There are number of rock carvings found in Gilgit-Baltistan in Passu village, which are the indications of human presence in 2000 BC. Bon and Buddhism were the first religions in this area. In 14th century, due to Sufi Muslim, Islam was introduced in Gilgit-Baltistan. In 1839, Gilgit-Baltistan was under the control of Sikhs and then after the First Anglo-Sikh War, it beame part of Jammu and Kashmir State in 1846. After First Kashmir War, Jammu and Kashmir State is divided among Pakistan and India by Line of Control by UN. After then, Gilgit-Baltistan is control by Federal Govenment of Pakistan as Northern Areas. By 2009, it was assigned a separate self-rule Gilgit-baltitan Legislative Assembly, so it became a de facto province without constitutionally part of Pakistan.

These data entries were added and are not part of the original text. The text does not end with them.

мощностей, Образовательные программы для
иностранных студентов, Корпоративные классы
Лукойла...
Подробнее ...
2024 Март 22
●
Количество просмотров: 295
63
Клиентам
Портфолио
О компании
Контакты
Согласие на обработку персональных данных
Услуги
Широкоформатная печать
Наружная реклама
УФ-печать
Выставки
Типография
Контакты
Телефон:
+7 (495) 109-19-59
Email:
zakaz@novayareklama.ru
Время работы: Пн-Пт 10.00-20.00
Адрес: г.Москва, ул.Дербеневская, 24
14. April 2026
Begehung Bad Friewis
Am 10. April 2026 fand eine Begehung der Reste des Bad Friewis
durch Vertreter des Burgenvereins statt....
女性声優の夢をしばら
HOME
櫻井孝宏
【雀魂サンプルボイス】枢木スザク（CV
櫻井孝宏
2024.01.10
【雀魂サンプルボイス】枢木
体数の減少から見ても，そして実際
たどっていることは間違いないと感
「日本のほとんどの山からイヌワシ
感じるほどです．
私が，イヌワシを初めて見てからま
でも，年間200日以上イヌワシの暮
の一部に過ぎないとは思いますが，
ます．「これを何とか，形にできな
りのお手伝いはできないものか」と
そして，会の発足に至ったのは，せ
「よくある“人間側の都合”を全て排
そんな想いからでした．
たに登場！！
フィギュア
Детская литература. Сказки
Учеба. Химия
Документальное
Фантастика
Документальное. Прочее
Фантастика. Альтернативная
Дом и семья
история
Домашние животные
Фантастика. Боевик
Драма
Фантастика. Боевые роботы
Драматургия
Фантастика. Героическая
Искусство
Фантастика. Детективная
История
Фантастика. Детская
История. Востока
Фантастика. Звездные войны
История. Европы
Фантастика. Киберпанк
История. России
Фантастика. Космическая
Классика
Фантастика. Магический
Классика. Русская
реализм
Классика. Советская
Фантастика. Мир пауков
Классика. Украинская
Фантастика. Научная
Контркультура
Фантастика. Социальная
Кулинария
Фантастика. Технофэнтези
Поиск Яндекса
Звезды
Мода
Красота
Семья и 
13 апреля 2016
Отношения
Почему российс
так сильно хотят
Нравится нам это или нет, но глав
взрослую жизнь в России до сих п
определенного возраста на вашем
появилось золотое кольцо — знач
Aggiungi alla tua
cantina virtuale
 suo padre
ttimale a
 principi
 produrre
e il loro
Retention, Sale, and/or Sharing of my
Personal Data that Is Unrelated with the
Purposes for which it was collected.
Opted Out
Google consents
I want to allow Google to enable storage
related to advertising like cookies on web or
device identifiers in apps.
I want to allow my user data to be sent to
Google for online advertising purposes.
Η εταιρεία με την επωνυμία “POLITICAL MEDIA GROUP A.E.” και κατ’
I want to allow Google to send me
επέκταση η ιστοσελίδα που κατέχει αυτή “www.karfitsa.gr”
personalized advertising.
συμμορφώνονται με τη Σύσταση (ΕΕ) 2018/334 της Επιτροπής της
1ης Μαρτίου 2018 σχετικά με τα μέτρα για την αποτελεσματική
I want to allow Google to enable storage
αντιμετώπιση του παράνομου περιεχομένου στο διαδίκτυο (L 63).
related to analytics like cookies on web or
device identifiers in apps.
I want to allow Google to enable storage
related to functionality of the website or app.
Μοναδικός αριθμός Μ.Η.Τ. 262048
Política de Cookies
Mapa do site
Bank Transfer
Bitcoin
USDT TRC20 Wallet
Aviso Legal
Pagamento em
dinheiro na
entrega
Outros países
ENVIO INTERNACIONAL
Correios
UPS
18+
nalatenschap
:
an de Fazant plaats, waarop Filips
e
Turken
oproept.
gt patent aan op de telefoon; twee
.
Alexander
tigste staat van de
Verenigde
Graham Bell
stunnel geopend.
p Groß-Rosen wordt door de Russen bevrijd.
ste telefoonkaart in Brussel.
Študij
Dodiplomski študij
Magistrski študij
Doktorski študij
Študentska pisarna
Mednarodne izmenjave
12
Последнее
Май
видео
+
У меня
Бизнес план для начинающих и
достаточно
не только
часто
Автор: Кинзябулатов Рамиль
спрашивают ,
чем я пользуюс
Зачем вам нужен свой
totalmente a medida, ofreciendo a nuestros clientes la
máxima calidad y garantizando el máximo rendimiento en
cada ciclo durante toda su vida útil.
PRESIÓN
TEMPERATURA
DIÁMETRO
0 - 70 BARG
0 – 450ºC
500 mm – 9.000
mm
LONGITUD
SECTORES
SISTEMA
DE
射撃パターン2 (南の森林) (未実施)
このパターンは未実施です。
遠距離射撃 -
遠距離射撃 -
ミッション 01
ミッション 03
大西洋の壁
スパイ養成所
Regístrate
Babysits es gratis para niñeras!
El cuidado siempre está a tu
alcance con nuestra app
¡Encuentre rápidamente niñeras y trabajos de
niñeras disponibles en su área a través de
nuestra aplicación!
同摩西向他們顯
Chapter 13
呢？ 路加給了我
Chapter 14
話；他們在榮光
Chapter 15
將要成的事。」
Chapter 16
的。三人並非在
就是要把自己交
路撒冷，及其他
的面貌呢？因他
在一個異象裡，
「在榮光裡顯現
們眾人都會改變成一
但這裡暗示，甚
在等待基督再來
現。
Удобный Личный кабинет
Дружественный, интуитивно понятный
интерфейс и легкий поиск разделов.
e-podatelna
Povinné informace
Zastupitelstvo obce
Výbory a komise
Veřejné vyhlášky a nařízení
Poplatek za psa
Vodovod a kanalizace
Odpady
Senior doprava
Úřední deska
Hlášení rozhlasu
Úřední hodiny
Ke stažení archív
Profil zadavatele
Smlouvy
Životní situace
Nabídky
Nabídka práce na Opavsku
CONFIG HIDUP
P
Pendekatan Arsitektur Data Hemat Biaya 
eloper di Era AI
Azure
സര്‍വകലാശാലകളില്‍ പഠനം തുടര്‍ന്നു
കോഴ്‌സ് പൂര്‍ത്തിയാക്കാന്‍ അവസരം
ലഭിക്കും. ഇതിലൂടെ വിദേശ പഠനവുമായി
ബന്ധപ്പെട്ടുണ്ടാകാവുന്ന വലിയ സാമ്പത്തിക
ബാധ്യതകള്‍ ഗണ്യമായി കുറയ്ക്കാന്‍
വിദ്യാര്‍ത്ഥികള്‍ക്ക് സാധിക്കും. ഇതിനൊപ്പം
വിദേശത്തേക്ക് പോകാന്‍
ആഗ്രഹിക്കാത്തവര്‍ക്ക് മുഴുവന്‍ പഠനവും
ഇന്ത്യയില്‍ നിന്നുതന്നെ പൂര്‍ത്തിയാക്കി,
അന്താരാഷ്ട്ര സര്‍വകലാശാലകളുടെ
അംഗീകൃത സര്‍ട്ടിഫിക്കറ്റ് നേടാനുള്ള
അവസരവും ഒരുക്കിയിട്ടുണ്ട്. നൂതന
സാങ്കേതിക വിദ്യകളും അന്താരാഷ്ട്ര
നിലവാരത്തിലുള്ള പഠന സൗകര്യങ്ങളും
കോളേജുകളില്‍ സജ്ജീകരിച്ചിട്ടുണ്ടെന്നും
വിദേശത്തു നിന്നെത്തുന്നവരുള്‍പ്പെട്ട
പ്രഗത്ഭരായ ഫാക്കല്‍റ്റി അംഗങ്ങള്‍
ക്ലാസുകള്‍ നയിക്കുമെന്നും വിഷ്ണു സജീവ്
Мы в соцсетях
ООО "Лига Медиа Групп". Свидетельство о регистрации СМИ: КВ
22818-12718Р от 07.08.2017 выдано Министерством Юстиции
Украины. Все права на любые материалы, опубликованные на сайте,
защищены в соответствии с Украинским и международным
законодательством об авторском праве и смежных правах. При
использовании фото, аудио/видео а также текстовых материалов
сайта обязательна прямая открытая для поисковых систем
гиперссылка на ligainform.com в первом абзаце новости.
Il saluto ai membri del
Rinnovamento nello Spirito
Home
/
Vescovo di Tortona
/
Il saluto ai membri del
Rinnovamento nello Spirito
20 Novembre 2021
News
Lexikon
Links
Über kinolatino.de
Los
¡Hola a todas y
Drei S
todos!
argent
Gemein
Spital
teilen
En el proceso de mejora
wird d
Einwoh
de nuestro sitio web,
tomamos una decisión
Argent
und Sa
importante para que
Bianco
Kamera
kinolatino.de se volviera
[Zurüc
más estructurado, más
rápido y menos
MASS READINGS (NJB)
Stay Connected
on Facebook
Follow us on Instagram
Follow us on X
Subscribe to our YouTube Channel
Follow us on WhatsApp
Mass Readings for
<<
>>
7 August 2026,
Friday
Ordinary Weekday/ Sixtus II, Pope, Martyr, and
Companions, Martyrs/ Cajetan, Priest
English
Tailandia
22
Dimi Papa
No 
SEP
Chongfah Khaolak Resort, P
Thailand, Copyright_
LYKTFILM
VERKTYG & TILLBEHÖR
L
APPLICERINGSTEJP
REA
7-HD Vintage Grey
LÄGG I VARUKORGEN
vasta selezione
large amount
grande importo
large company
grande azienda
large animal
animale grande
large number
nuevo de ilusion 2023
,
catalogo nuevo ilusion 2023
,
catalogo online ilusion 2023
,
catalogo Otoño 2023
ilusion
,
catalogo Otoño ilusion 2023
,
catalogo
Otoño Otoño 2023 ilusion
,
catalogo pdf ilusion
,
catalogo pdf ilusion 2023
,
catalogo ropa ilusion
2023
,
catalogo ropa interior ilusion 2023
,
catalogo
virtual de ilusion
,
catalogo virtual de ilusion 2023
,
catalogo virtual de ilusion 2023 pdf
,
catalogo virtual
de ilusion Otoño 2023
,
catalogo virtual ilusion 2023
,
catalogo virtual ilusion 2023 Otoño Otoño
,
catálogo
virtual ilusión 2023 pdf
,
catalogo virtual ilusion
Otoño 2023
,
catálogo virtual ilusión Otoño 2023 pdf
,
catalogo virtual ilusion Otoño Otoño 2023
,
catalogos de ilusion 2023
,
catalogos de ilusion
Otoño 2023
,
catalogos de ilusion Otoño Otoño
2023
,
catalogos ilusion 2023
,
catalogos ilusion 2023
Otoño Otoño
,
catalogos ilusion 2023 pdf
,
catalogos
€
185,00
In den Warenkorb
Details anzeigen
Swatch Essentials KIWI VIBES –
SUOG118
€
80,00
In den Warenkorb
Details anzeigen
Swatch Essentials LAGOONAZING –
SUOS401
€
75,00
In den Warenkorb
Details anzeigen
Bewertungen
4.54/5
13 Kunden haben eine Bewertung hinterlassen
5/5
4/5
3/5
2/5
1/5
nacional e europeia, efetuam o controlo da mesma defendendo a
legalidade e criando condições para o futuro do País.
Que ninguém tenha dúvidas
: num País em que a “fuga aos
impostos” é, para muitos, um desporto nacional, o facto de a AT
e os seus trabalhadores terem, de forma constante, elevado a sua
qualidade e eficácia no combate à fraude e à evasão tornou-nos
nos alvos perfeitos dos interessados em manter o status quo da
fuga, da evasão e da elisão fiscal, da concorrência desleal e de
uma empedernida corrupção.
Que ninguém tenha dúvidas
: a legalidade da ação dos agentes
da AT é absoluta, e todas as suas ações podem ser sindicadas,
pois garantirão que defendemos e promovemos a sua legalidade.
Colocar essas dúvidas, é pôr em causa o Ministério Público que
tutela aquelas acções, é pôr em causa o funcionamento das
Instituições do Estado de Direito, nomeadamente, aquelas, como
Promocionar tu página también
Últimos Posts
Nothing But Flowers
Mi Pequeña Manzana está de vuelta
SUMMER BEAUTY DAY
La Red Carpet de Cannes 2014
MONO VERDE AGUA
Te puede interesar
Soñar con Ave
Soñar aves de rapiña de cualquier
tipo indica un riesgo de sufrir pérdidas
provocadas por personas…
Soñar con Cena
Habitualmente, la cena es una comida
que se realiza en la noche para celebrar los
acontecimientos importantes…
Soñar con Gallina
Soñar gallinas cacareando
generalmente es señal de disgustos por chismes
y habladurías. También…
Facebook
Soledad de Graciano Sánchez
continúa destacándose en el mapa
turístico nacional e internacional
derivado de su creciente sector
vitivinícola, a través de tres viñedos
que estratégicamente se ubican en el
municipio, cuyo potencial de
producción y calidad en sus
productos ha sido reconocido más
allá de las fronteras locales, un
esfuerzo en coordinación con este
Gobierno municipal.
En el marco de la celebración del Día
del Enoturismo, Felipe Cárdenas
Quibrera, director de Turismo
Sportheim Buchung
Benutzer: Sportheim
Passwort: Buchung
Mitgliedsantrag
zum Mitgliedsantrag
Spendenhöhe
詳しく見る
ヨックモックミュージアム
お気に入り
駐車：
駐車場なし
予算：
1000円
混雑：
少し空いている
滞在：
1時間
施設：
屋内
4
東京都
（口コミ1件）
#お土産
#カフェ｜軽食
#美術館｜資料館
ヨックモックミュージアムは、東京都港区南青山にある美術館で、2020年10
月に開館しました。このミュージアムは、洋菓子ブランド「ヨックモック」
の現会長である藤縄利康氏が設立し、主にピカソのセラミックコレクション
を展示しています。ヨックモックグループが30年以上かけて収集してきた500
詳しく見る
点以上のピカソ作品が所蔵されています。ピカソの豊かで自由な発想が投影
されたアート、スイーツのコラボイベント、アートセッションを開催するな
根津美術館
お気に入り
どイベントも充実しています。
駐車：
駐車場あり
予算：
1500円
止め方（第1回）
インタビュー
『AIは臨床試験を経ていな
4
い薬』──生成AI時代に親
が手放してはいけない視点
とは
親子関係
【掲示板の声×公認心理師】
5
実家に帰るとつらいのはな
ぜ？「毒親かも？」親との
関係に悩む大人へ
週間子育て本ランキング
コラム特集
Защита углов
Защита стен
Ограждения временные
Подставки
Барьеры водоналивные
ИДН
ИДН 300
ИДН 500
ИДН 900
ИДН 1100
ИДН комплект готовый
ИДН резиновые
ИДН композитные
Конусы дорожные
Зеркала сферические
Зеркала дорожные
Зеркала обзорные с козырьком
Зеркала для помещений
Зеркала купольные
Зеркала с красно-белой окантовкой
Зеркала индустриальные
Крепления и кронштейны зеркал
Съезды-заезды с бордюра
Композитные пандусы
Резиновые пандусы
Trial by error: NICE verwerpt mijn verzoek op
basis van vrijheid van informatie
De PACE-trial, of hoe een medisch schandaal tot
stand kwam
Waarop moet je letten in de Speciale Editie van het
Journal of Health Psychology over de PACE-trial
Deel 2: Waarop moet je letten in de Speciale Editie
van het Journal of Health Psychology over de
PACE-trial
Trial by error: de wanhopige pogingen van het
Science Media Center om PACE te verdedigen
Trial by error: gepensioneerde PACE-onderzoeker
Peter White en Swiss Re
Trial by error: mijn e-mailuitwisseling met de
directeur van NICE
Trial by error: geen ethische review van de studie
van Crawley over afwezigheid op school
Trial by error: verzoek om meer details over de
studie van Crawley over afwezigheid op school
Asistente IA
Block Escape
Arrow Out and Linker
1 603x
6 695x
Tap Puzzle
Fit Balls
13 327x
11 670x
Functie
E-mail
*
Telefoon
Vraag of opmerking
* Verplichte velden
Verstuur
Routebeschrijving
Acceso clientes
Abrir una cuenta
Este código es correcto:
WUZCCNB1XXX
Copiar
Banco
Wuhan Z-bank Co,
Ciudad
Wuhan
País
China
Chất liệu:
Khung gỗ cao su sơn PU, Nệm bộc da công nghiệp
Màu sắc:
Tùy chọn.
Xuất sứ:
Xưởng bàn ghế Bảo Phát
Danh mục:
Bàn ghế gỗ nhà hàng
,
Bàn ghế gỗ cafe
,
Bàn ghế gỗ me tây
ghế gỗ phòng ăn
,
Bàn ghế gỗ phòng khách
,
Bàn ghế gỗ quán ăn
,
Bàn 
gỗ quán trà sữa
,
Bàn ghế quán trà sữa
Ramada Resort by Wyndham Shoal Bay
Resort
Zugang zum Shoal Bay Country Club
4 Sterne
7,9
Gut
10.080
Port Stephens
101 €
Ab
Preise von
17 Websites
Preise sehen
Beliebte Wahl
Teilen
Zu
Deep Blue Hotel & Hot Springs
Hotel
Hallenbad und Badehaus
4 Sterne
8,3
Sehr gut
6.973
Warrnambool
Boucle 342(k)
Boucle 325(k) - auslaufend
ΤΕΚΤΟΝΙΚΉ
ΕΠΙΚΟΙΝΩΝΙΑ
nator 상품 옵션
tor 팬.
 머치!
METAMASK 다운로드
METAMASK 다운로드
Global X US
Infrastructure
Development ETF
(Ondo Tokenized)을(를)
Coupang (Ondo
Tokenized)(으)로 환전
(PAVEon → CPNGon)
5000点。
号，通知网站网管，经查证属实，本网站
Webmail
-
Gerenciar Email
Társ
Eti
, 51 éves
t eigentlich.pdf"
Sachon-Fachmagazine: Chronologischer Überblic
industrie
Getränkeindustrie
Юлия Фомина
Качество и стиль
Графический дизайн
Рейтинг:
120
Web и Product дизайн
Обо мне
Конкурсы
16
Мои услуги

Gilgit-Baltistan is situated in the highest mountain ranges of the Karakoram, Himalayas and Hindukush. K2 and Nanga Parbat are one of the highest peaks in this area. The Biafo, the Baltoro, and the Batura Glaciers are the largest glaciers in this region. There are number of high altitude lakes such as Sheosar lake, Naltar lake, etc. The Deosai Plains are the second highest plateau in the world at the altitude of 14,500 feet.
The climate of Gilgit-Baltistan is depend upon the type of region, in some parts are hot in summers whereas others remained cool and pleasant in summers.